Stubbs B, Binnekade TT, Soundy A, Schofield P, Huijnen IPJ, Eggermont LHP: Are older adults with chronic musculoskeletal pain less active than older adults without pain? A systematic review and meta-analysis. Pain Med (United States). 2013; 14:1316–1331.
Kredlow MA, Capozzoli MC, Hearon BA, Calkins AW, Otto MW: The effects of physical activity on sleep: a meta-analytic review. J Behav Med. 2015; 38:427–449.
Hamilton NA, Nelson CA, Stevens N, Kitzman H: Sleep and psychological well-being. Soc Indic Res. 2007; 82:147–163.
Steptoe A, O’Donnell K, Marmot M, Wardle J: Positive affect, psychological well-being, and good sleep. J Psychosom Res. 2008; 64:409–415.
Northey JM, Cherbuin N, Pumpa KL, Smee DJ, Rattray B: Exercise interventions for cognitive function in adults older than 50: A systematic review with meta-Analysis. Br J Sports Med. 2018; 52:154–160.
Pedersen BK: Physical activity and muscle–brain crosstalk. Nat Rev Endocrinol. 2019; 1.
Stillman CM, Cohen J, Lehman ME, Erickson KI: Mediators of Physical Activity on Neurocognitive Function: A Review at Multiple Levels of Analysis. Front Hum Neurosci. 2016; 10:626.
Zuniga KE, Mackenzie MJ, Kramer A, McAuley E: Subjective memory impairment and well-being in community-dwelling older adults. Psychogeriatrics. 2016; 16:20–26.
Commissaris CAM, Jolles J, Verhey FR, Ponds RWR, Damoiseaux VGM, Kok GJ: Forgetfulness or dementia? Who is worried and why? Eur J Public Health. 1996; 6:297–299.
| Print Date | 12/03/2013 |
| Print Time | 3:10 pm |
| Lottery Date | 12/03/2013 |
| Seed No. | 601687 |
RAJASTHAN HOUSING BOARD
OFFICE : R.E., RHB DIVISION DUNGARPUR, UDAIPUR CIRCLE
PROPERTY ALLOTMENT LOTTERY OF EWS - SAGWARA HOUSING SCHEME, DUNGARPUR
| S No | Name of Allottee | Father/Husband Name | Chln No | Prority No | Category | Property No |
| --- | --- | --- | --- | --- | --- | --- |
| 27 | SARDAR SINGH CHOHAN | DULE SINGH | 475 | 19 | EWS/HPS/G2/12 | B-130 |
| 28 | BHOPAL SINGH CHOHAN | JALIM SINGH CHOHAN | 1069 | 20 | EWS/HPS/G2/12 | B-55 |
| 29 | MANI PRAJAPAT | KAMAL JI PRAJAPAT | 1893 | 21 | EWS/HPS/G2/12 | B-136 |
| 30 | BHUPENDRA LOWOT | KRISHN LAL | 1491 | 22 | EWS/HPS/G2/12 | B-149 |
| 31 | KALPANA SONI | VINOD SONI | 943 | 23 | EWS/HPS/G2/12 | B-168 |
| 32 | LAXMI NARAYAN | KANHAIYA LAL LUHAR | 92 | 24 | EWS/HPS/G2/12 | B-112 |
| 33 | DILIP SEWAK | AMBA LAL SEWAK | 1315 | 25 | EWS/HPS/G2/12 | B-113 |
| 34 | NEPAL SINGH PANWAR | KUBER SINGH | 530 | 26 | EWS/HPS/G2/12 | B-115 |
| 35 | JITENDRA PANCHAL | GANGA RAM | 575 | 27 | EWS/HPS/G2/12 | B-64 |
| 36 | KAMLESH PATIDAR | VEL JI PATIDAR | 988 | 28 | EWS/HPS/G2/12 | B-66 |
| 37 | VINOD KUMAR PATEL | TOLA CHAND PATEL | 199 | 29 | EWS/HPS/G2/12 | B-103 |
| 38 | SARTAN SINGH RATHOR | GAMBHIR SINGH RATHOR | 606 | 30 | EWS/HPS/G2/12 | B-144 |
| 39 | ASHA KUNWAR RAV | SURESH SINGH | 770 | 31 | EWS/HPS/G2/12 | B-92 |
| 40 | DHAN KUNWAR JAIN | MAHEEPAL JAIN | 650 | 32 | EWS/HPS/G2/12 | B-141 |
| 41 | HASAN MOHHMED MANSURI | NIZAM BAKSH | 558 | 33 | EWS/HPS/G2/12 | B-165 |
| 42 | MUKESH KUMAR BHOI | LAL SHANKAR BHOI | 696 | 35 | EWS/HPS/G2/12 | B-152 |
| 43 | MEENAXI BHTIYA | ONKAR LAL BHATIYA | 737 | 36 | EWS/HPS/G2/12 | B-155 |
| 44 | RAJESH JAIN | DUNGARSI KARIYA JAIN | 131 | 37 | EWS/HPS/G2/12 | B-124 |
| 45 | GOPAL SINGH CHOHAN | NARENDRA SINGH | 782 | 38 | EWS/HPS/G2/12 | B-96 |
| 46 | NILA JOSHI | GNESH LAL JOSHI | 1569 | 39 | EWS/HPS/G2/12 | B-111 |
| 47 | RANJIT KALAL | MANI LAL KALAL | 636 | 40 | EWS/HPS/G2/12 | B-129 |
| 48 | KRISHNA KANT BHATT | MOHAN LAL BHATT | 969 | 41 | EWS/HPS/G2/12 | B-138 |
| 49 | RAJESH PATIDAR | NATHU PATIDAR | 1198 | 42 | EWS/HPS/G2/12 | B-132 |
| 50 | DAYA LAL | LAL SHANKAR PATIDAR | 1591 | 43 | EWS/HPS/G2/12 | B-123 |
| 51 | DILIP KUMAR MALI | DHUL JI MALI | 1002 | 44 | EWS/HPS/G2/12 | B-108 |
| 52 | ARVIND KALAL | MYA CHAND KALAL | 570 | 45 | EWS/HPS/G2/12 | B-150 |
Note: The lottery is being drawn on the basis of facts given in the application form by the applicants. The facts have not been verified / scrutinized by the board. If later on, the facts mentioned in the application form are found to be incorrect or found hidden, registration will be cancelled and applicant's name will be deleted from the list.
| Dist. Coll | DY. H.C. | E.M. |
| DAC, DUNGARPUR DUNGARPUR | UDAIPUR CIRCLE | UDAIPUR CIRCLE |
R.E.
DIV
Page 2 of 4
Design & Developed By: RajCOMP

INSTRUCTIONS FOR THE TASK: Among the entries above, locate the lines containing "EWS/HPS/G2/12 | B-141 |" and "EWS/HPS/G2/12 | B-108 |", and transcribe exactly those two lines and all lines between.

ANSWER TO THE PROBLEM:
| 40 | DHAN KUNWAR JAIN | MAHEEPAL JAIN | 650 | 32 | EWS/HPS/G2/12 | B-141 |
| 41 | HASAN MOHHMED MANSURI | NIZAM BAKSH | 558 | 33 | EWS/HPS/G2/12 | B-165 |
| 42 | MUKESH KUMAR BHOI | LAL SHANKAR BHOI | 696 | 35 | EWS/HPS/G2/12 | B-152 |
| 43 | MEENAXI BHTIYA | ONKAR LAL BHATIYA | 737 | 36 | EWS/HPS/G2/12 | B-155 |
| 44 | RAJESH JAIN | DUNGARSI KARIYA JAIN | 131 | 37 | EWS/HPS/G2/12 | B-124 |
| 45 | GOPAL SINGH CHOHAN | NARENDRA SINGH | 782 | 38 | EWS/HPS/G2/12 | B-96 |
| 46 | NILA JOSHI | GNESH LAL JOSHI | 1569 | 39 | EWS/HPS/G2/12 | B-111 |
| 47 | RANJIT KALAL | MANI LAL KALAL | 636 | 40 | EWS/HPS/G2/12 | B-129 |
| 48 | KRISHNA KANT BHATT | MOHAN LAL BHATT | 969 | 41 | EWS/HPS/G2/12 | B-138 |
| 49 | RAJESH PATIDAR | NATHU PATIDAR | 1198 | 42 | EWS/HPS/G2/12 | B-132 |
| 50 | DAYA LAL | LAL SHANKAR PATIDAR | 1591 | 43 | EWS/HPS/G2/12 | B-123 |
| 51 | DILIP KUMAR MALI | DHUL JI MALI | 1002 | 44 | EWS/HPS/G2/12 | B-108 |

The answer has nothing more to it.